Plus ca change?

Well we now know the result of the referendum. For some the result will be received as good news, for others as a catastrophe. One persons ‘glorious opportunity’ is another’s potential ‘armageddon.’

I am sad, I was a remain voter and a fairly convinced one. So how should I react or respond, as a Christian? I have been pondering this thought for several weeks now, in anticipation of a possible leave vote.

First and foremost I think I need to face up to some of my own inconsistencies. I voted remain despite holding an innate suspicion of large institutions and their tendency to assume supererogatory powers. I am in many ways a passionate advocate for the principle of subsidiarity (especially in the life of the church!)

Are any of us entirely consistent? Probably not.

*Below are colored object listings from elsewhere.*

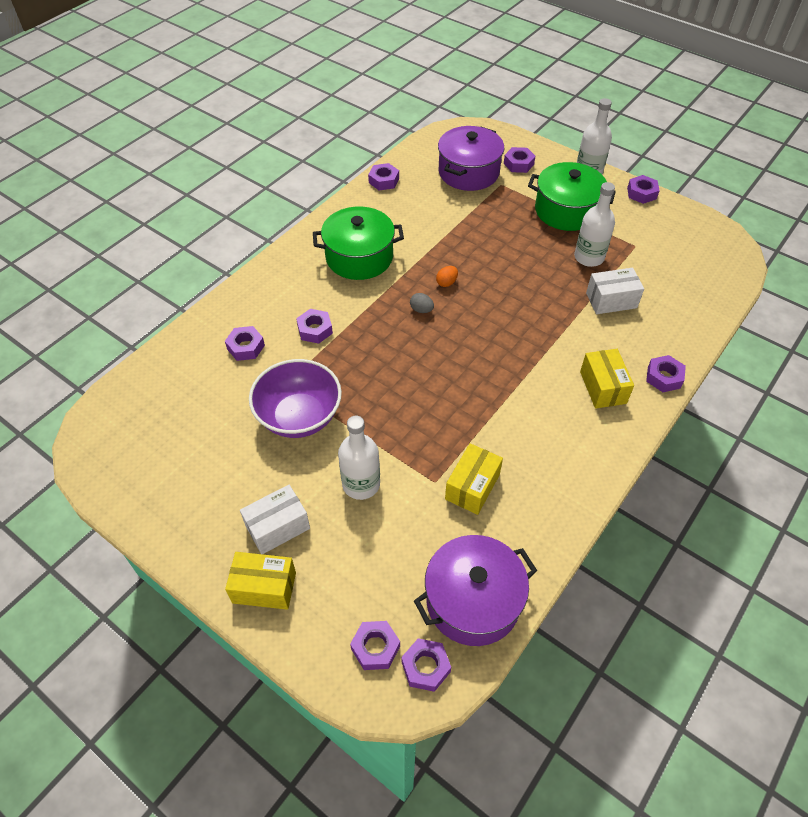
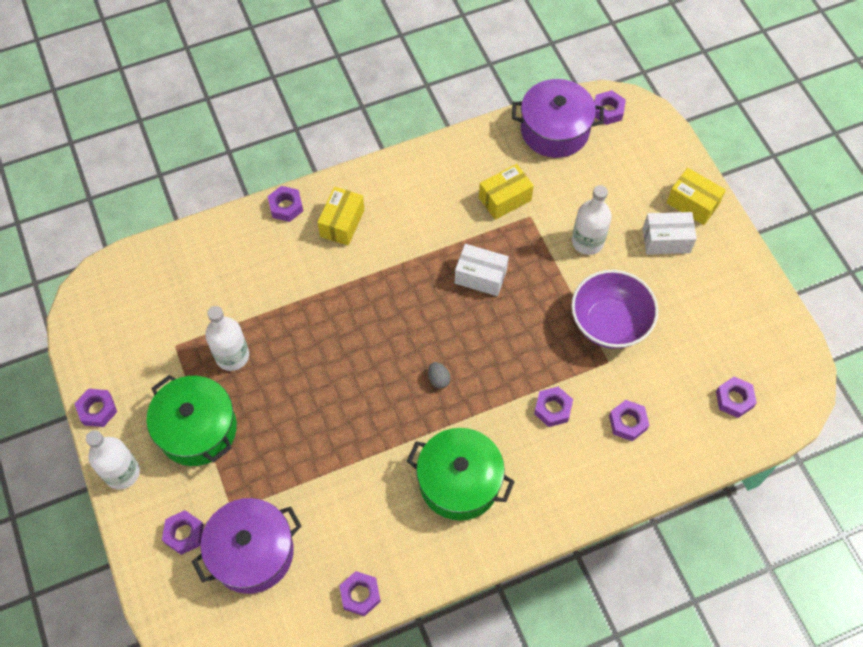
camera: 150 degrees left, 10 degrees up
(375, 648) = (634, 135): purple nut -> purple nut (734, 399)
(446, 283) = (393, 399): orange egg -> none
(611, 300) = (258, 297): white box -> white box (480, 276)

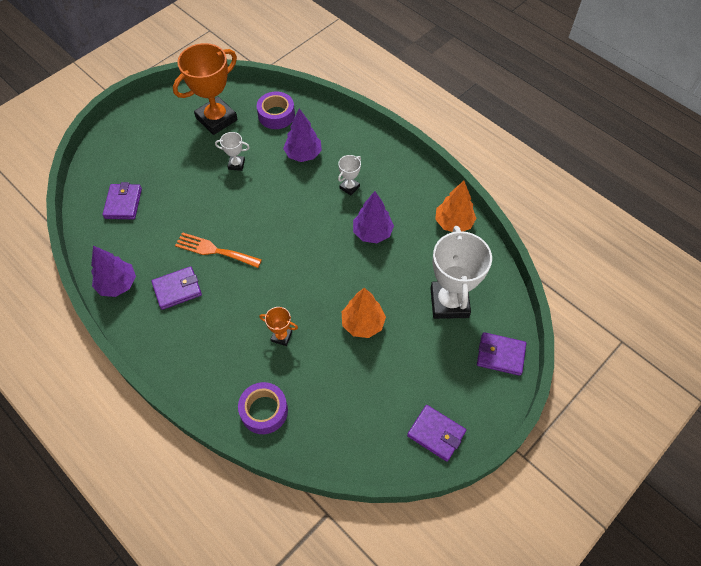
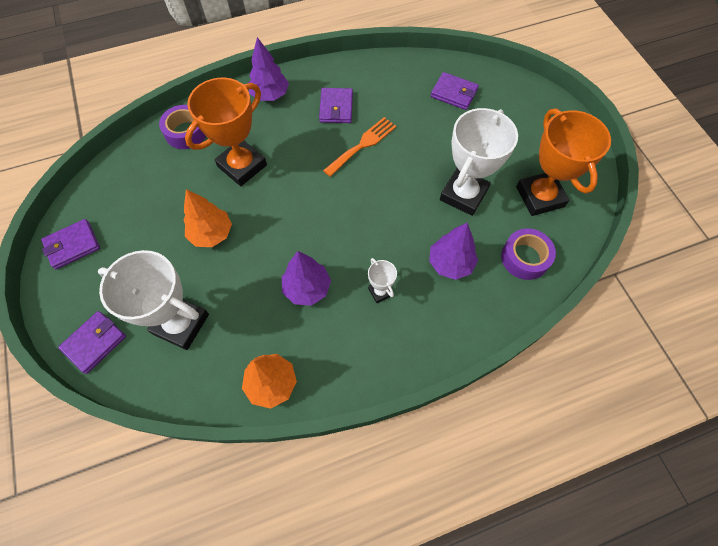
camera: 115 degrees right, 5 degrees up
(117, 284) = (365, 71): purple tree -> purple tree (270, 95)
(236, 164) = (463, 194): white trophy -> white trophy, size x2.19
(281, 336) = (242, 166): orange trophy -> orange trophy, size x2.19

But, I also need to be clear and honest about my concerns. I simply don’t buy the ‘back in control’ argument. I think it is a myth and a fallacy. The world and its systems are simply too complex. And, I do worry, a lot about what I perceive as a tendency by political leaders to encourage folk to regard themselves as ‘victims’ of the European Union. Victims require scapegoats. I am also deeply concerned about the plight of the poor and vulnerable. For me too much of the debate (and I would level this accusation at campaigners on both sides) was self-centered. The notions of good neighbourliness and the common good hardly got a look in.

Secondly, I think it is really important to keep my eye on the ‘main thing;’  the thing that never changes whatever social and political reality we find ourselves inhabiting and, whatever the consequences of that system.

The emerging social and political reality, whether it has good or bad consequences (and clearly I think it likely that for the most part the consequences will be bad) will be the emerging reality. This is a statement of the obvious!

So what becomes important is how we as the Body of Christ carry ourselves in the midst of the ’emerging reality.’ If we don’t keep our eyes on the ‘main thing’ could it be that we are doomed to a never-ending cycle of blame, bitterness and, recrimination; cancer to the common good?

So what is the ‘main thing?’ 

Could it be that it is simply this: to be a blessing to the world? To be agents of reconciliation and peace. To make sure that we constantly talk, in the public square, about the common good and, to allow ourselves to be inspired and energized by Jesus’ own manifesto commitments (Luke 4, 18 &19):

‘To bring good news to the poor…..to proclaim release to the captives and recovery of sight to the blind, to let the oppressed go free, to proclaim the year of the Lord’s favor.’ 

As Christians we are free to vote how we chose, but we also have a responsibility to love our neighbour, to exercise true charity and radical hospitality to the poor and oppressed, to work ceaselessly for the common good, and to a blessing to the world.

This is the ‘main thing’ and its a changeless thing; plus ca change.